Die Sars-CoV-2-Krise hat die Arbeitslosigkeit erhöht. In Deutschland stieg der Jahresdurchschnittswert der Arbeitslosenquote insgesamt von 5,0 % in 2019 auf 5,9 % in 2020. Ohne Kurzarbeit wäre die Zunahme noch stärker ausgefallen (siehe hier). Auch für den Arbeitsmarkt gilt: das Risiko, arbeitslos zu werden, bzw. die Betroffenheit von Arbeitslosigkeit, ist in der Pandemie nicht für alle gleich.

Dies zeigen die qualifikationsspezifischen Arbeitslosenquoten sehr deutlich.

Quelle der Daten: Statistik der Bundesagentur für Arbeit

Die bisherigen Entwicklungen setzen sich fort: je höher das Niveau der beruflichen Bildung, desto geringer ist das Arbeitsmarktrisiko. Die Pandemie hat allerdings die qualifikationsspezifischen Unterschiede verstärkt. Die Arbeitslosenquote stieg in 2020 gegenüber dem Vorjahr um 0,9 Prozentpunkte. Bei AkademikerInnen und bei Arbeitslosen mit einer schulischen oder beruflichen Ausbildung war der Anstieg geringer: jeweils 0,5 Prozentpunkte. Am stärksten stieg die Arbeitslosigkeit bei Personen ohne abgeschlossene Berufsausbildung von 17,7 % in 2019 auf 20,9 % in 2020. Die Zunahme beträgt 3,2 Prozentpunkte – also mehr als das 6-fache derjenigen mit einem Berufsabschluss. Ihr Anteil liegt auch höher, wenn man den Wert vergleicht mit dem Jahr einer ähnlichen Arbeitslosenquote (2016: 6,1 %, 2017: 5,7 %), wo ihre spezifische Arbeitslosenquoten bei 20 % (2016) oder 18,7 % (2017) lag.
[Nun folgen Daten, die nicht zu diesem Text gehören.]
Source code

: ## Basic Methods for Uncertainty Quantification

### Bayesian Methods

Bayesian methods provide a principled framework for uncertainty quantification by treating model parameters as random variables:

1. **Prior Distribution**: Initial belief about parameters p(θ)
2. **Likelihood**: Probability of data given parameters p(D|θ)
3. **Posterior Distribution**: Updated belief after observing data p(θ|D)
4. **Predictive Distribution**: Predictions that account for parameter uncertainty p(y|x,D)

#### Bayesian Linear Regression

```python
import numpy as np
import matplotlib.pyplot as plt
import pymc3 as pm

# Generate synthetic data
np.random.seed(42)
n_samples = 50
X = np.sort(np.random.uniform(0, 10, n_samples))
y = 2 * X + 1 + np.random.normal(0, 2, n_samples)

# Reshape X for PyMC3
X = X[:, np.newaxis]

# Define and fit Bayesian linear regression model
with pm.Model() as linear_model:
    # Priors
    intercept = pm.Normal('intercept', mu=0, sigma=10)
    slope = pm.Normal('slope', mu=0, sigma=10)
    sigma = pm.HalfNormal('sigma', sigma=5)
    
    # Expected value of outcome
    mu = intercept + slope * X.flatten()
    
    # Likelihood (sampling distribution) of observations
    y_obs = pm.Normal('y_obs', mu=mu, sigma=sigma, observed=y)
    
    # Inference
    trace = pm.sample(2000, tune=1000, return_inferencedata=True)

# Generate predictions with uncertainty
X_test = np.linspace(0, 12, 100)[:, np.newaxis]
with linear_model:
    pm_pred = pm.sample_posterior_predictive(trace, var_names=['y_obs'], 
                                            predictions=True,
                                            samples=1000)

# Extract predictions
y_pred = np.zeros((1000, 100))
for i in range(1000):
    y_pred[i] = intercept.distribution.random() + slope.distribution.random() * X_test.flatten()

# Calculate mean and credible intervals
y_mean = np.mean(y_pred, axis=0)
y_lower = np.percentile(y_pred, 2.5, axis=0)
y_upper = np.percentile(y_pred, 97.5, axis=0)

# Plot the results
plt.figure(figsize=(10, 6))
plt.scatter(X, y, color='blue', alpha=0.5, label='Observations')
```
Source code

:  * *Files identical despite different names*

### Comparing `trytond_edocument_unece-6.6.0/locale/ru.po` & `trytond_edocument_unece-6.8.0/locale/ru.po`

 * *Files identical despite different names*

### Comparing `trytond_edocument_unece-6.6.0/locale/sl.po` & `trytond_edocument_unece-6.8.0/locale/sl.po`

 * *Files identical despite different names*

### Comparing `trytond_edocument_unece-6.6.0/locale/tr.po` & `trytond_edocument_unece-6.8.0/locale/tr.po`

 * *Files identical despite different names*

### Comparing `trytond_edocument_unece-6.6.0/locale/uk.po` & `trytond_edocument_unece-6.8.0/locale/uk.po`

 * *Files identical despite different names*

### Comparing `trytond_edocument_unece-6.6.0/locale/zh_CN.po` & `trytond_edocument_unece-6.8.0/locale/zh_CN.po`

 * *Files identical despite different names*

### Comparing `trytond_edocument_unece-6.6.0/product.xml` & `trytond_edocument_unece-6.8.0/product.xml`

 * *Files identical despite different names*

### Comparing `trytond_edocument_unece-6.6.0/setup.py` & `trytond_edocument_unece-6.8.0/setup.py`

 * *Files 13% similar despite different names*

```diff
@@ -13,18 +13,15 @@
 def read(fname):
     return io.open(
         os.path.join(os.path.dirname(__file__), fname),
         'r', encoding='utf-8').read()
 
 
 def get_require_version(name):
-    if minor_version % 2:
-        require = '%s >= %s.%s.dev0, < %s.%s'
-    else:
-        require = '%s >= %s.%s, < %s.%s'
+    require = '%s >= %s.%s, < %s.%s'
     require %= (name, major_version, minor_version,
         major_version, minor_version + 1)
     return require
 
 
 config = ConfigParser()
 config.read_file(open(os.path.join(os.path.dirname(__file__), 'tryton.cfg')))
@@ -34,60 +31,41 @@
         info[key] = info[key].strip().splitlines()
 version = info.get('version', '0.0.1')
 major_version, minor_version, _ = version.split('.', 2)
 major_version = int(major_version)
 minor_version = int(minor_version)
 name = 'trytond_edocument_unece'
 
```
Außerdem: Bei sinkender Arbeitslosenquote nahm der Anteil der Arbeitslosen ohne Berufsabschluss an den Arbeitslosen zu. Das liegt daran, dass bei den anderen Gruppen die anteilige Arbeitslosenquote schneller sank.

Quelle der Daten: Statistik der Bundesagentur für Arbeit

Fazit

Ohne zusätzliche und spezifische Förderung der Arbeitslosen ohne Berufsausbildung werden diese über längere Zeit arbeitslos bleiben (wenn man die Entwicklung seit 2015 in Betracht zieht).

Und es ist sicherlich erforderlich diese Risikogruppe angesichts der erhöhten Betroffenheit präventiv zu fördern um Arbeitslosigkeit zu vermeiden.

Eine solche Förderung könnte in einer überbetrieblichen / außerbetrieblichen Ausbildung bestehen (siehe auch Corona-Pandemie macht Ausbildungsgarantie erforderlich).